Request 1:
Answer these questions using the thread about the moldy pillow:
(a) How many weeks pregnant was lovinmummy when she first posted?
(b) According to sweetlullaby, what might be soaking through the pillowcase onto the waterproof cover?
(c) What two things did the new pillow protector claim to be proof against?
Request 2: Reproduce everything in the thread about the moldy pillow from "## sweetlullaby" down to "dampness causing mould?".
Request 3: Carry on the thread about the moldy pillow from the point where it stops.

Selected passage:
______
# 15 month old with mouldy pillow



## lovinmummy

ok hi i havent posted in this section before.. i have a 15 month old baby girl and am currently 18 weeks preg today.. i just discovered mould on my baby's pillow. it made me sick.. it had spread through her pillow onto her sheet n even onto her mattress.. luckily id turned it over onto the waterproof side.. i just scrubbed it off the mattress, but threw out the sheets n pillow and will be getting her a new one today.. the bad thing is i have no idea how long it was on there.. only just noticed it this morning.. changed her sheets a few weeks ago.. was just wondering if anyone knows if this will make her sick at all?. i feel so bad.. i didnt know.. wondering also how to stop this problem.. any advice, suggestions would be great thanks.. :D


----------



## sweetlullaby

I have no idea Hun but do you have a waterproof cover on the inside of her pillow? Could it be drooling onto the pillowcase soaking through onto the waterproof cover and then building up to dampness causing mould?


----------



## mommy2lilmen

Does your baby go to sleep with a drink? Could be spill and its the sugars building up. I know drool wouldnt cause mould, neither with just plain water. Glad you threw out the sheets. I change my sheets quite regularly an am afraid of mould to. I bet you will be to after this. I dont think she will be sick from it. Just keep a close eye on her for stuffy, runny nose, cough, mucous, runny poo etc etc...anything out of the norm....but now that you washed, disenfected and got rid of it. I think you are all safe. How to prevent it from coming back I wouldnt know how since mould is a thing that loves to pop up. Maybe, if she does go to bed with drinks,f ood....just to stop it and see?? Or maybe get her a new mattress and see if perhaps it was that. You could just not use a pillow and see. ... Just a few suggestions. Its not your fault, so dont beat yourself up on it. Things happen. Relax...:hugs:


----------



## lovinmummy

yea thanks ladies.. no she doesnt go to bed with drink or food.. doesnt have a bottle anymore.. hasnt for a few months at least.. if she does have a drink at night it is water.. i have just brought a new pillow and sheets and just brought a pillow protector that says its mildew proof and stain proof or some crap so will give that a go.. id say she would sweat a bit while sleeping as she is a pretty hot baby girl in general.. maybe ill strip a few blankets off her bed and just leave her in her sleeping bag so she doesnt sweat too much?.. thanks for your replies girls.. xox


----------



## mommy2lilmen

hi there
I dont think sweat would cause that, or would it?
______
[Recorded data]
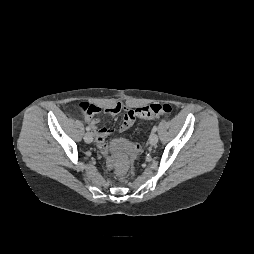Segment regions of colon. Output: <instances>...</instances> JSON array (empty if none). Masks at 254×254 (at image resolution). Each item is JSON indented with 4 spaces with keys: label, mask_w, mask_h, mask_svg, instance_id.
I'll list each match as a JSON object with an SVG mask.
<instances>
[{
    "label": "colon",
    "mask_w": 254,
    "mask_h": 254,
    "mask_svg": "<svg viewBox=\"0 0 254 254\" xmlns=\"http://www.w3.org/2000/svg\"><path fill=\"white\" fill-rule=\"evenodd\" d=\"M79 110L81 111L82 114L86 116H92L96 112V107L94 105H90L87 103H81L79 105ZM172 112V107L169 104H149L146 106H141L136 109H134V115L136 117L144 118V119H154V118H159V117H168ZM119 145L124 146L125 148L129 150L135 149V147H138L139 151V146L138 145H129L126 144L125 142H120ZM119 172L121 174L125 173V164L120 163L119 164Z\"/></svg>",
    "instance_id": "colon-1"
}]
</instances>
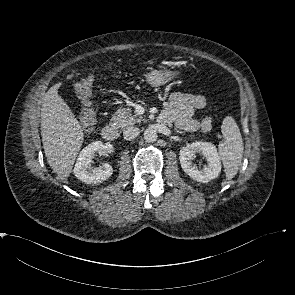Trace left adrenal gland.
<instances>
[{"label": "left adrenal gland", "instance_id": "a2214340", "mask_svg": "<svg viewBox=\"0 0 295 295\" xmlns=\"http://www.w3.org/2000/svg\"><path fill=\"white\" fill-rule=\"evenodd\" d=\"M175 131H176L177 133H179V134H184V133H185V132L180 131V130H178V129H175Z\"/></svg>", "mask_w": 295, "mask_h": 295}]
</instances>
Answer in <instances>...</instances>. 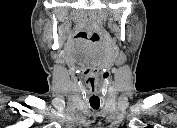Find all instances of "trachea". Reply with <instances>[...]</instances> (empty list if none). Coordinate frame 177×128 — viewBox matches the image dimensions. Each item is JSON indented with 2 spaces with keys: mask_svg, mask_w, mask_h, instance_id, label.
Here are the masks:
<instances>
[{
  "mask_svg": "<svg viewBox=\"0 0 177 128\" xmlns=\"http://www.w3.org/2000/svg\"><path fill=\"white\" fill-rule=\"evenodd\" d=\"M93 109L97 110L99 106H91Z\"/></svg>",
  "mask_w": 177,
  "mask_h": 128,
  "instance_id": "1",
  "label": "trachea"
}]
</instances>
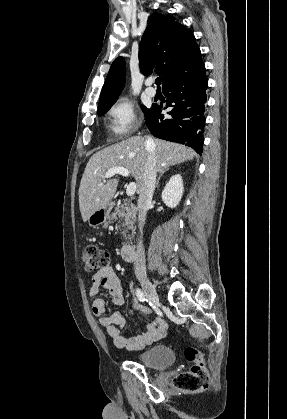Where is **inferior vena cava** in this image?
<instances>
[{"label":"inferior vena cava","mask_w":287,"mask_h":419,"mask_svg":"<svg viewBox=\"0 0 287 419\" xmlns=\"http://www.w3.org/2000/svg\"><path fill=\"white\" fill-rule=\"evenodd\" d=\"M145 144L148 151V157L145 163L143 183L139 191V197L137 202L139 222L138 227L140 229V232H142L146 220V214L152 202L158 171L156 156L152 150L154 146L153 139L149 136L146 137ZM134 271L135 275L138 277L146 275L145 254L141 241L137 244V256L134 263Z\"/></svg>","instance_id":"1"}]
</instances>
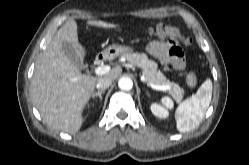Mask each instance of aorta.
I'll use <instances>...</instances> for the list:
<instances>
[{"mask_svg":"<svg viewBox=\"0 0 249 165\" xmlns=\"http://www.w3.org/2000/svg\"><path fill=\"white\" fill-rule=\"evenodd\" d=\"M118 86L121 90H131L133 87V81L129 77H121L118 81Z\"/></svg>","mask_w":249,"mask_h":165,"instance_id":"1","label":"aorta"}]
</instances>
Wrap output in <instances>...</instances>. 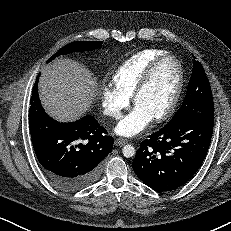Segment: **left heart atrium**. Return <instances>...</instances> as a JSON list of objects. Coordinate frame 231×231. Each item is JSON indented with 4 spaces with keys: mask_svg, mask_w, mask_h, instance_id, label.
I'll list each match as a JSON object with an SVG mask.
<instances>
[{
    "mask_svg": "<svg viewBox=\"0 0 231 231\" xmlns=\"http://www.w3.org/2000/svg\"><path fill=\"white\" fill-rule=\"evenodd\" d=\"M153 118L140 107L135 108L126 116L115 127L117 134L132 137L142 132L151 123Z\"/></svg>",
    "mask_w": 231,
    "mask_h": 231,
    "instance_id": "1",
    "label": "left heart atrium"
}]
</instances>
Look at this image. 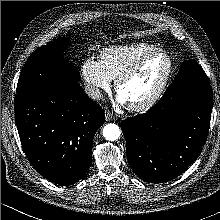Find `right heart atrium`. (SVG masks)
<instances>
[{"label": "right heart atrium", "mask_w": 220, "mask_h": 220, "mask_svg": "<svg viewBox=\"0 0 220 220\" xmlns=\"http://www.w3.org/2000/svg\"><path fill=\"white\" fill-rule=\"evenodd\" d=\"M81 76L89 96L93 99H100L103 91H107L111 85V78L104 71L99 60L94 58L86 59L81 66Z\"/></svg>", "instance_id": "1"}]
</instances>
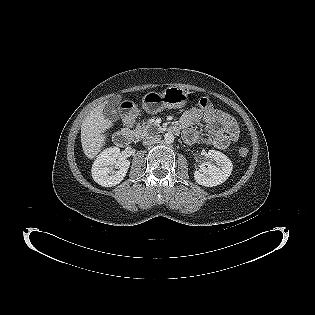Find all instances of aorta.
I'll use <instances>...</instances> for the list:
<instances>
[{
    "label": "aorta",
    "mask_w": 315,
    "mask_h": 315,
    "mask_svg": "<svg viewBox=\"0 0 315 315\" xmlns=\"http://www.w3.org/2000/svg\"><path fill=\"white\" fill-rule=\"evenodd\" d=\"M164 140H165V142L168 143V144L173 143V142H174V136H173V134H171V133H166V134L164 135Z\"/></svg>",
    "instance_id": "aorta-1"
}]
</instances>
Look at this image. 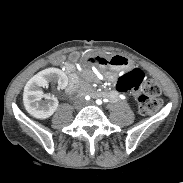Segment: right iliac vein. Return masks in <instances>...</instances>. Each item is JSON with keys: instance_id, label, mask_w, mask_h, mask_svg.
Masks as SVG:
<instances>
[{"instance_id": "obj_1", "label": "right iliac vein", "mask_w": 183, "mask_h": 183, "mask_svg": "<svg viewBox=\"0 0 183 183\" xmlns=\"http://www.w3.org/2000/svg\"><path fill=\"white\" fill-rule=\"evenodd\" d=\"M75 105H76L77 108H80L81 107V101L80 100L76 101Z\"/></svg>"}]
</instances>
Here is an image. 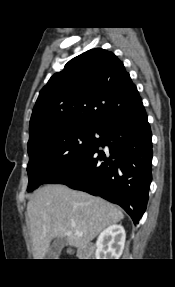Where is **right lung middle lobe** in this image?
I'll return each instance as SVG.
<instances>
[{
    "label": "right lung middle lobe",
    "instance_id": "dd1d6c3e",
    "mask_svg": "<svg viewBox=\"0 0 175 287\" xmlns=\"http://www.w3.org/2000/svg\"><path fill=\"white\" fill-rule=\"evenodd\" d=\"M99 125H83L63 130L28 144V192L65 173L82 161L99 141Z\"/></svg>",
    "mask_w": 175,
    "mask_h": 287
}]
</instances>
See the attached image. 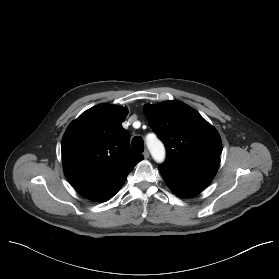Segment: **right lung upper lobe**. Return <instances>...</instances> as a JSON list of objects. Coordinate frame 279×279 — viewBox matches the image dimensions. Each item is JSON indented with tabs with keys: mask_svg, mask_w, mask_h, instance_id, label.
<instances>
[{
	"mask_svg": "<svg viewBox=\"0 0 279 279\" xmlns=\"http://www.w3.org/2000/svg\"><path fill=\"white\" fill-rule=\"evenodd\" d=\"M123 107L99 104L81 114L62 139V163L70 184L91 201L114 196L143 155L133 151L121 123Z\"/></svg>",
	"mask_w": 279,
	"mask_h": 279,
	"instance_id": "right-lung-upper-lobe-1",
	"label": "right lung upper lobe"
}]
</instances>
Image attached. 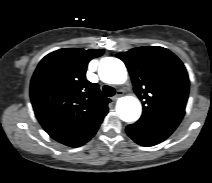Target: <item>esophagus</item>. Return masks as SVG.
I'll use <instances>...</instances> for the list:
<instances>
[{
    "label": "esophagus",
    "mask_w": 212,
    "mask_h": 183,
    "mask_svg": "<svg viewBox=\"0 0 212 183\" xmlns=\"http://www.w3.org/2000/svg\"><path fill=\"white\" fill-rule=\"evenodd\" d=\"M123 95V92L121 90H118L116 95L112 97L113 101H116L119 97Z\"/></svg>",
    "instance_id": "obj_1"
}]
</instances>
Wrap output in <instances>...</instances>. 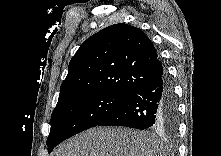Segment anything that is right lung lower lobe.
<instances>
[{
	"label": "right lung lower lobe",
	"instance_id": "98d812e1",
	"mask_svg": "<svg viewBox=\"0 0 221 156\" xmlns=\"http://www.w3.org/2000/svg\"><path fill=\"white\" fill-rule=\"evenodd\" d=\"M178 124L177 102L165 71L144 83L98 126H127L136 129L169 130Z\"/></svg>",
	"mask_w": 221,
	"mask_h": 156
}]
</instances>
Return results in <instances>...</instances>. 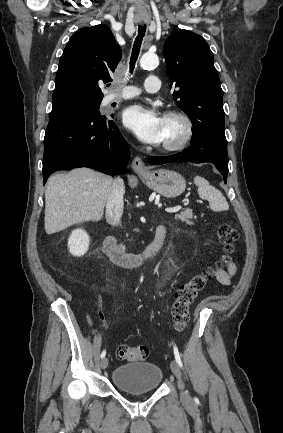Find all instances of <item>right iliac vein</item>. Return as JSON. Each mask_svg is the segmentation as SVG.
<instances>
[{"mask_svg":"<svg viewBox=\"0 0 283 433\" xmlns=\"http://www.w3.org/2000/svg\"><path fill=\"white\" fill-rule=\"evenodd\" d=\"M100 365H101L102 369H106L107 366H108V359L106 357L102 358L101 362H100Z\"/></svg>","mask_w":283,"mask_h":433,"instance_id":"63e3f726","label":"right iliac vein"}]
</instances>
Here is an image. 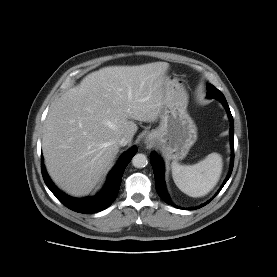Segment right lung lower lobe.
I'll return each mask as SVG.
<instances>
[{
    "instance_id": "1",
    "label": "right lung lower lobe",
    "mask_w": 277,
    "mask_h": 277,
    "mask_svg": "<svg viewBox=\"0 0 277 277\" xmlns=\"http://www.w3.org/2000/svg\"><path fill=\"white\" fill-rule=\"evenodd\" d=\"M136 152L137 147L134 146L120 157L116 166L109 173L104 188L94 197L77 199L61 192L49 178L43 163H41L42 176L50 191L69 209L84 214L99 212L109 207L115 200L120 188L123 172Z\"/></svg>"
}]
</instances>
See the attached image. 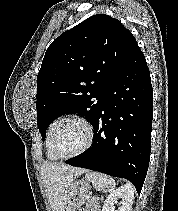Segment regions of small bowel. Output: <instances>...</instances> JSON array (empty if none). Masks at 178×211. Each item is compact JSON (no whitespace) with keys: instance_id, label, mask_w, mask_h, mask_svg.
Masks as SVG:
<instances>
[{"instance_id":"c3829d8e","label":"small bowel","mask_w":178,"mask_h":211,"mask_svg":"<svg viewBox=\"0 0 178 211\" xmlns=\"http://www.w3.org/2000/svg\"><path fill=\"white\" fill-rule=\"evenodd\" d=\"M80 211H100V205L98 203H95L92 207H85Z\"/></svg>"}]
</instances>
______
Right answer 1:
(a) 18 weeks
(b) Drooling
(c) Mildew and stains

Right answer 2:
## sweetlullaby

I have no idea Hun but do you have a waterproof cover on the inside of her pillow? Could it be drooling onto the pillowcase soaking through onto the waterproof cover and then building up to dampness causing mould?

Right answer 3:
I think it is just a freak thing that happened. Probably nothing you done wrong or nothing you could of done to stop it. I think it just happened. 
The only thing I could think of is that the pillow wasnt fully dried when you washed it last. But I dont think that is it either. ...
I think she will be ok tho from that. Good that you replaced everything. It will help alot.
How did you get your lo off the bottle at night. Ugh, I am having a hard time with my little guy with no bottle. He has a soother and bottle. He wont lay down till bottle is done and yells for me to grab it. LOL


----------



## emalou90

is her bed near an outside wall or window? the problem could be a lot bigger than just on her bed x


----------



## tiger

we have this problem because we live in a humid part of australia. i have to change the sheets every 2 weeks, and if you soak the sheets in vinegar or sugar soap and then wash them, it helps ALOT!!!


----------



## QTPie

Where do you live? We live in the UK, but have a warm house and a hot baby.

He is 16 months old, sleeps in a 1 tog sleeping bag year round (we just vary his sleep clothes depending on temp) and has no pillow (if someone is sweaty, then a pillow certainly won't help to keep cool). I also wash his sheet and sleeping bag once a week (when we wash ours): if someone is sweaty (or even not), then once a week makes sense (nice fresh sheets :) ).

Agree with suggestion re checking for other causes of damp/mould. Plus wash sheets/pillowcase more often (not only will it stop a build up, but will also mean a "thorough check" too).

I have never seen mould on bedding in my 37 years.... So does sound odd. It can be harmful (irritate lungs/asthma etc), but if she shows no sign of I'll rss/wheezing, then she will be fine :). So no worries :)


----------



## moomin_troll

i had this problem with zanes mattress, so i threw it away and bought a new mattress with a waterproof cover on it. if his pillow gets dirty i wash it.


----------



## lovesexy

I had this problem a few months ago.. I was like you just horrified that I was doing something wrong.

We don't have damp in his room but he sleeps near a window, but the room is warm at night and I open the window for hours during the day.

I just keep an eye on it and wash his sheets and bedding every other week.
I have a mattress and pillow protector as well.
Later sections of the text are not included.